Sasi Moorthy
All posts

The State of the Apple Ecosystem, May 2026

3 min read
AppleWWDCiOSOpinion

WWDC is a week away, so I've been doing what every iOS engineer does this time of year: half excited, half bracing myself. After fifteen years of these, the keynote stopped being a surprise and started being a checklist. Here's where I think the platforms actually are right now, from someone who ships on them for a living.

Swift finally feels finished

I'll say the controversial thing first: Swift concurrency is good now. For a couple of years, async/await and actors felt like a tax — you adopted them because you had to, fought the compiler, and quietly missed Grand Central Dispatch. That's mostly over. The strict concurrency checking that everyone complained about has settled into something you stop noticing, which is the highest compliment you can pay a language feature.

The flip side is that the language is big now. Onboarding a junior engineer into a modern Swift codebase means explaining actors, sendability, macros, and result builders before they've written anything useful. I don't think that's a crisis, but it's worth being honest that "approachable" isn't the word for Swift anymore.

SwiftUI crossed the line

When I shipped the first SwiftUI views in the adidas Training app years ago, it was a bet. You wrote the easy 80% in a day and then spent a week fighting the last 20% with UIViewRepresentable and weird layout bugs. I told people it wasn't ready for the hard screens.

It's ready now. I'd start a new app in SwiftUI without thinking twice, and I'd only drop to UIKit for very specific things. The tooling caught up too — previews are no longer a coin flip. What's still missing is honest debugging. When a SwiftUI view re-renders too often or a layout does something strange, you're still mostly guessing. That's the thing I'd most like Apple to fix, and it never makes a keynote because it doesn't demo well.

visionOS is still looking for its job

I want to be careful here, because I remember when people said the same thing about the Watch and it found its purpose. But three years in, visionOS still feels like a platform in search of the app that makes it necessary. The technology is genuinely impressive. The reason to use it every day is not.

## Provided information
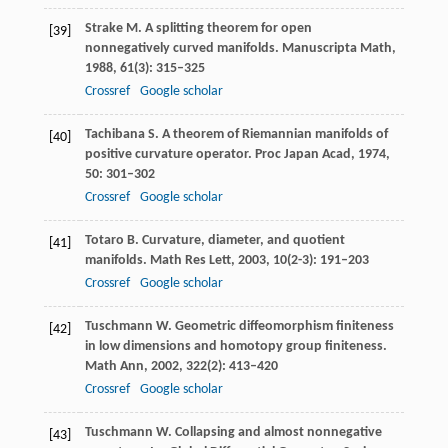
Strake
M
. A splitting theorem for open
[39]
nonnegatively curved manifolds.
Manuscripta Math
,
1988
,
61
(3): 315–325
Crossref
Google scholar
Tachibana
S
. A theorem of Riemannian manifolds of
[40]
positive curvature operator.
Proc Japan Acad
,
1974
,
50
: 301–302
Crossref
Google scholar
Totaro
B
. Curvature, diameter, and quotient
[41]
manifolds.
Math Res Lett
,
2003
,
10
(2-3): 191–203
Crossref
Google scholar
Tuschmann
W
. Geometric diffeomorphism finiteness
[42]
in low dimensions and homotopy group finiteness.
Math Ann
,
2002
,
322
(2): 413–420
Crossref
Google scholar
Tuschmann
W
. Collapsing and almost nonnegative
[43]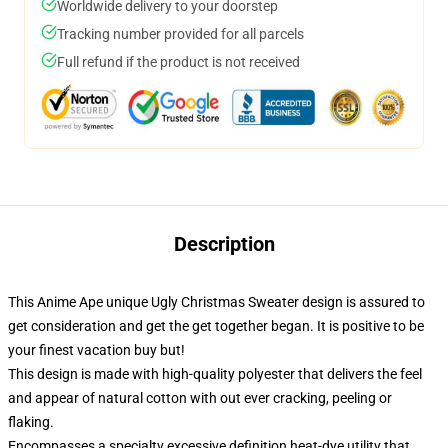
Worldwide delivery to your doorstep
Tracking number provided for all parcels
Full refund if the product is not received
Description
This Anime Ape unique Ugly Christmas Sweater design is assured to
get consideration and get the get together began. It is positive to be
your finest vacation buy but!
This design is made with high-quality polyester that delivers the feel
and appear of natural cotton with out ever cracking, peeling or
flaking.
Encompasses a specialty excessive definition heat-dye utility that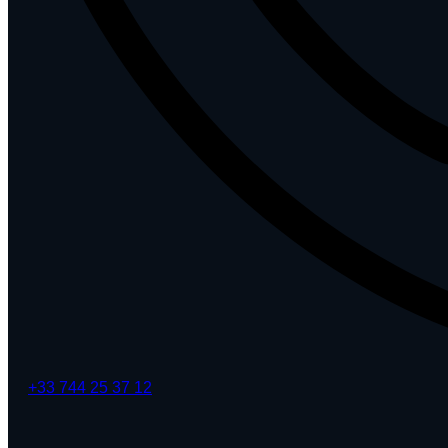
+33 744 25 37 12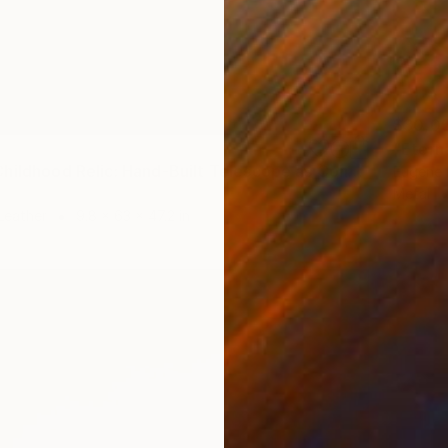
$30,0
"Etern
"Cosmic Childhood Relic: Hand‑Built Telescope as Conceptual Art" Sculpture
Eugene 
Metal
Leather
9.8 x 63 x 47.2 in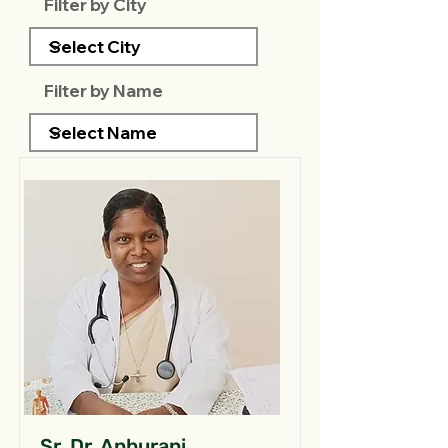
Filter by City
Filter by Name
Sr. Dr. Anburani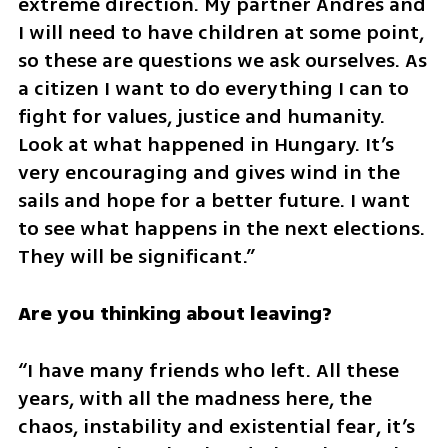
extreme direction. My partner Andres and 
I will need to have children at some point, 
so these are questions we ask ourselves. As 
a citizen I want to do everything I can to 
fight for values, justice and humanity. 
Look at what happened in Hungary. It’s 
very encouraging and gives wind in the 
sails and hope for a better future. I want 
to see what happens in the next elections. 
They will be significant.”
Are you thinking about leaving?
“I have many friends who left. All these 
years, with all the madness here, the 
chaos, instability and existential fear, it’s 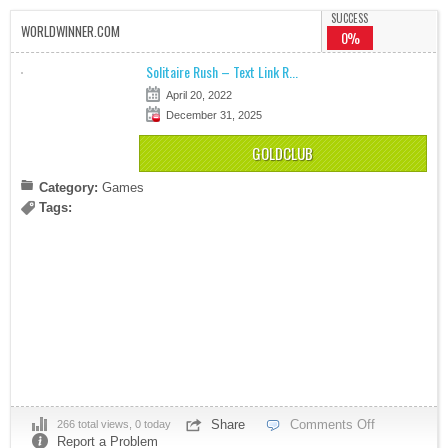
SUCCESS
WORLDWINNER.COM
0%
Solitaire Rush – Text Link R...
April 20, 2022
December 31, 2025
GOLDCLUB
Category:
Games
Tags:
Share
Comments Off
266 total views, 0 today
Report a Problem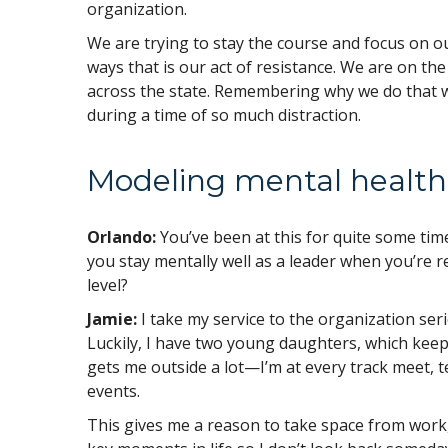
organization.
We are trying to stay the course and focus on ou
ways that is our act of resistance. We are on the 
across the state. Remembering why we do that w
during a time of so much distraction.
Modeling mental health
Orlando:
You’ve been at this for quite some tim
you stay mentally well as a leader when you’re r
level?
Jamie:
I take my service to the organization seri
Luckily, I have two young daughters, which keeps
gets me outside a lot—I’m at every track meet, t
events.
This gives me a reason to take space from work,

## Task instructions
1. In the blog post on the Apple ecosystem, why does the writer say "approachable" isn't the word for Swift anymore? Answer in one to three sentences.
2. Pick up the blog post on the Apple ecosystem right after its last sentence and keep writing it.

## Outputs by task
1. The writer says the language is big now. Before a junior engineer can write anything useful in a modern Swift codebase, someone has to explain actors, sendability, macros, and result builders.

2.
I'm not building for it, and most teams I talk to aren't either. That can change fast — it changed for the Watch the moment fitness clicked — but I'm watching, not investing.

The actual question is intelligence

Everything else is a footnote next to this one. Apple spent the last two years catching up on AI in public, and the developer story is still thinner than it should be. I don't need another chat assistant. I need real on-device model APIs I can build features on, with predictable behaviour and no surprise latency.

The companies shipping the most interesting AI features right now mostly aren't doing it through Apple's frameworks — they're rolling their own. That's the gap I'll be watching the keynote for.

What I actually want next week

Less of a wishlist, more of a short, realistic ask:

  • On-device model APIs that a normal app team can adopt without a research budget.
  • SwiftUI debugging tools that tell me why a view updated, not just that it did.
  • Audio frameworks that admit the Mac exists. I've spent months in Core Audio and the HAL building Spades, and the documentation in that corner of the system is from another era. (More on that another time.)
  • Boring concurrency improvements — fewer footguns, better diagnostics.

None of that will get applause in the hall. All of it would make my week-to-week work better, which is the only metric I really care about after this many years.

Ask me again in two weeks how much of it actually shipped.